- Desha Location within Arkansas Desha Location within the United States
- Coordinates: 35°43′50″N 91°41′08″W﻿ / ﻿35.73056°N 91.68556°W
- Country: United States
- State: Arkansas
- County: Independence
- Elevation: 299 ft (91 m)

Population (2020)
- • Total: 715
- Time zone: UTC-6 (Central (CST))
- • Summer (DST): UTC-5 (CDT)
- ZIP code: 72527
- Area code: 870
- GNIS feature ID: 2805636

= Desha, Arkansas =

Desha is an unincorporated community and census-designated place (CDP) in Independence County, Arkansas, United States. It was first listed as a CDP in the 2020 census with a population of 715.

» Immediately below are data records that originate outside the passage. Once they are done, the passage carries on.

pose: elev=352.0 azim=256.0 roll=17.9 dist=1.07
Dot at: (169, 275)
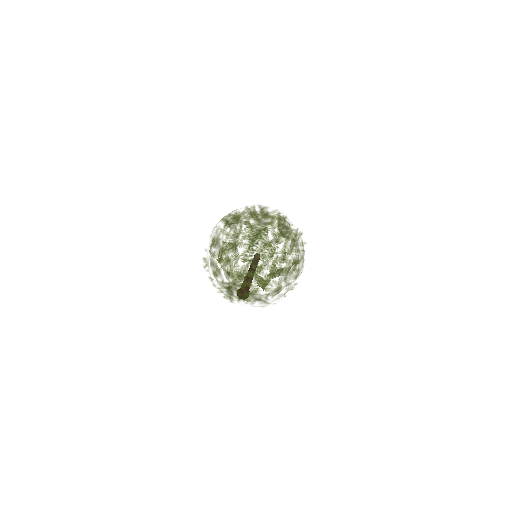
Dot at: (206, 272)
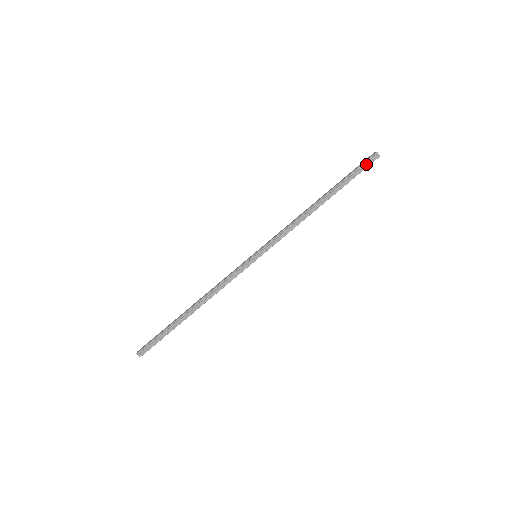
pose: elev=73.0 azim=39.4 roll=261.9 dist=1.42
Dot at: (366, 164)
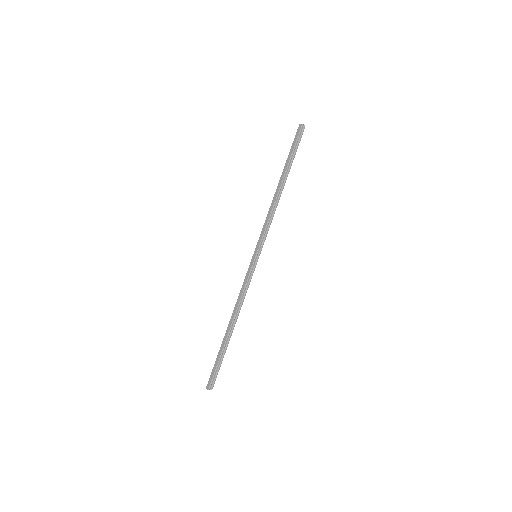
Dot at: (299, 138)
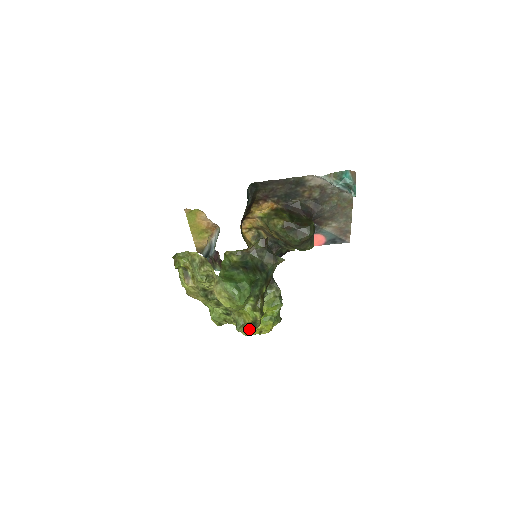
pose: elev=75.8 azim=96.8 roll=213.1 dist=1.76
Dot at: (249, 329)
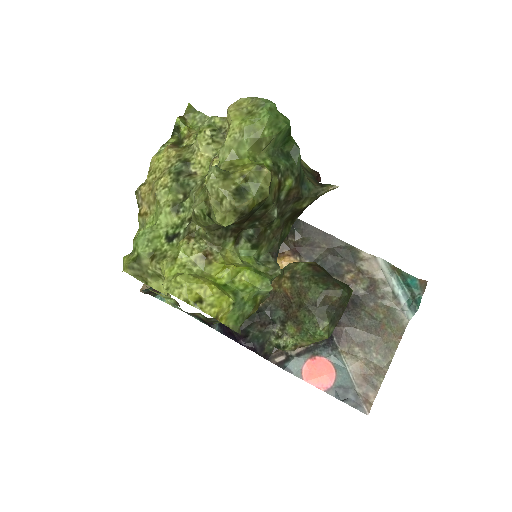
Dot at: (229, 187)
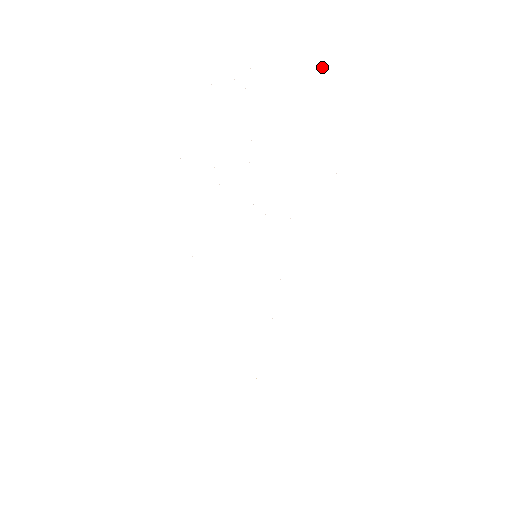
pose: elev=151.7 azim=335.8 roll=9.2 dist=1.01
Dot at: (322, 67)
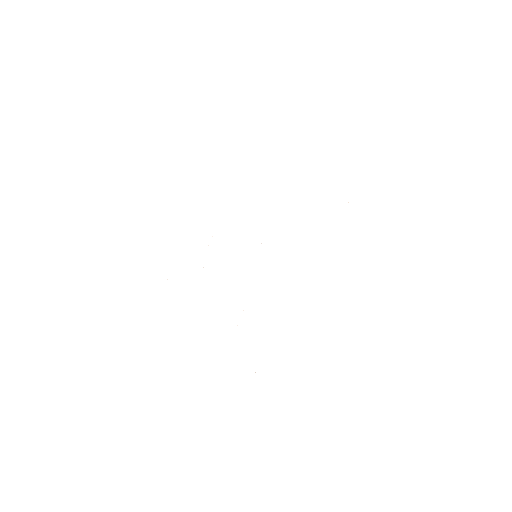
Dot at: occluded
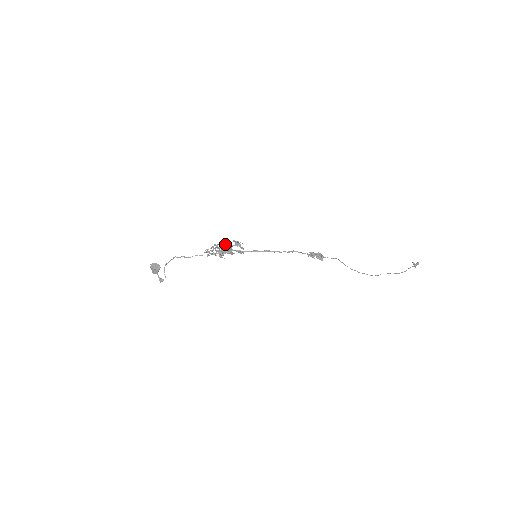
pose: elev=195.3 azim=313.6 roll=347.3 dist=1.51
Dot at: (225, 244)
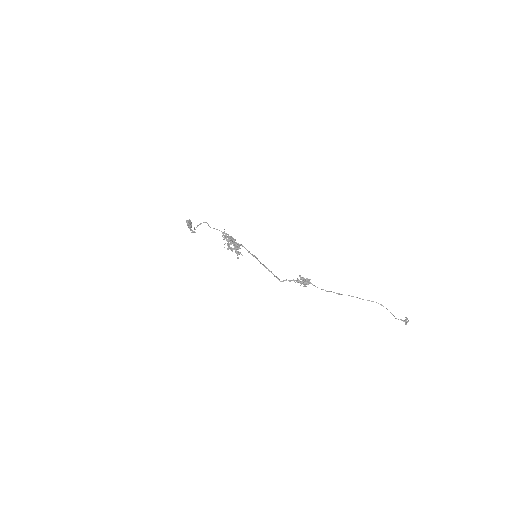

Desha is located along Arkansas Highway 25, 3 mi southwest of Batesville. Desha has a post office with ZIP code 72527.

==Demographics==

Historical population
| Census | Pop. | Note | %± |
| 2020 | 715 |  | — |
U.S. Decennial Census 2020

===2020 census===

Desha CDP, Arkansas – Demographic Profile (NH = Non-Hispanic) Note: the US Census treats Hispanic/Latino as an ethnic category. This table excludes Latinos from the racial categories and assigns them to a separate category. Hispanics/Latinos may be of any race.
| Race / Ethnicity | Pop 2020 | % 2020 |
|---|---|---|
| White alone (NH) | 647 | 90.49% |
| Black or African American alone (NH) | 2 | 0.28% |
| Native American or Alaska Native alone (NH) | 0 | 0.00% |
| Asian alone (NH) | 1 | 0.14% |
| Pacific Islander alone (NH) | 1 | 0.14% |
| Some Other Race alone (NH) | 2 | 0.28% |
| Mixed Race/Multi-Racial (NH) | 33 | 4.62% |
| Hispanic or Latino (any race) | 29 | 4.06% |
| Total | 715 | 100.00% |

==Education==
Batesville School District operates area public schools. The Desha School District merged into the Batesville district on July 1, 1985.

Batesville High School is the Batesville district's sole comprehensive high school.